_RECORDS TO USE:_
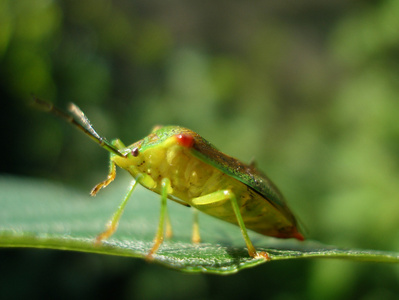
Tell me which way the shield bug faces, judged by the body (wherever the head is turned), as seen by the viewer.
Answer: to the viewer's left
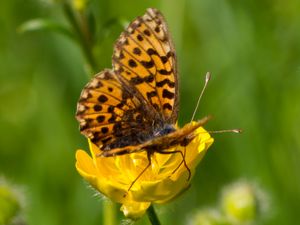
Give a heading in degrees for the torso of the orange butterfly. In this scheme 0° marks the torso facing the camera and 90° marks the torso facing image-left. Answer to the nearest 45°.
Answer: approximately 270°
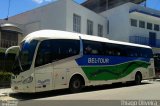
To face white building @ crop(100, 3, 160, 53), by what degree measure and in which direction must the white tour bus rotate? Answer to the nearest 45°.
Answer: approximately 135° to its right

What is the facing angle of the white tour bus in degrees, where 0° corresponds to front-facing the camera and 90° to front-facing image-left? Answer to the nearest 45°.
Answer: approximately 45°

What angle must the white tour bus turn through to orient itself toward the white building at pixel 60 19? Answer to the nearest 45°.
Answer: approximately 135° to its right
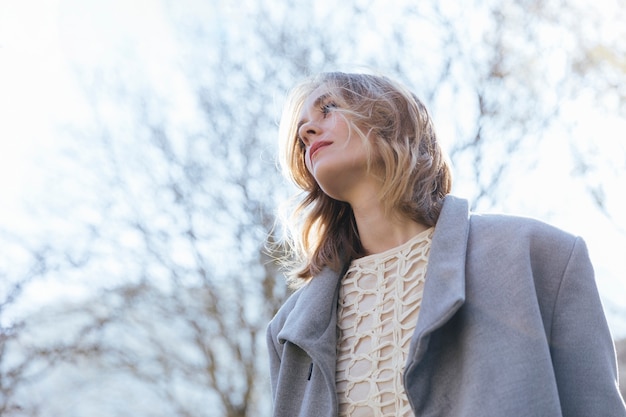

_WORK INSTRUCTION:_ From the listing above, extract every line that contains the string "image", treating uppercase and lowercase letters as different.

_WRITTEN REPLY:_
Give a heading in degrees for the torso of the orange butterfly. In this scheme 0° marks the torso facing the camera and 90° marks the torso facing image-left. Answer to the nearest 45°.
What is the facing angle of the white tour bus in degrees, where 0° corresponds to front-facing the camera and 90° to front-facing image-left? Answer to the nearest 45°.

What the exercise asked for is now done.